#### Input
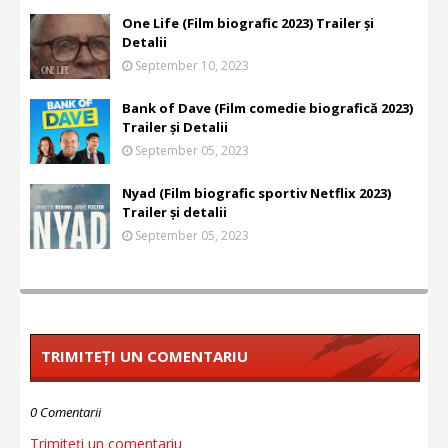
One Life (Film biografic 2023) Trailer și
Detalii
September 10, 2023
Bank of Dave (Film comedie biografică 2023)
Trailer și Detalii
September 05, 2023
Nyad (Film biografic sportiv Netflix 2023)
Trailer și detalii
September 05, 2023
TRIMITEȚI UN COMENTARIU
0 Comentarii
Trimiteți un comentariu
########
__What is being asked__
Return the text read from every one of the records above, line for line and unchanged, and leave the pictures out of your answer.

__Your solution__
One Life (Film biografic 2023) Trailer și
Detalii
September 10, 2023
Bank of Dave (Film comedie biografică 2023)
Trailer și Detalii
September 05, 2023
Nyad (Film biografic sportiv Netflix 2023)
Trailer și detalii
September 05, 2023
TRIMITEȚI UN COMENTARIU
0 Comentarii
Trimiteți un comentariu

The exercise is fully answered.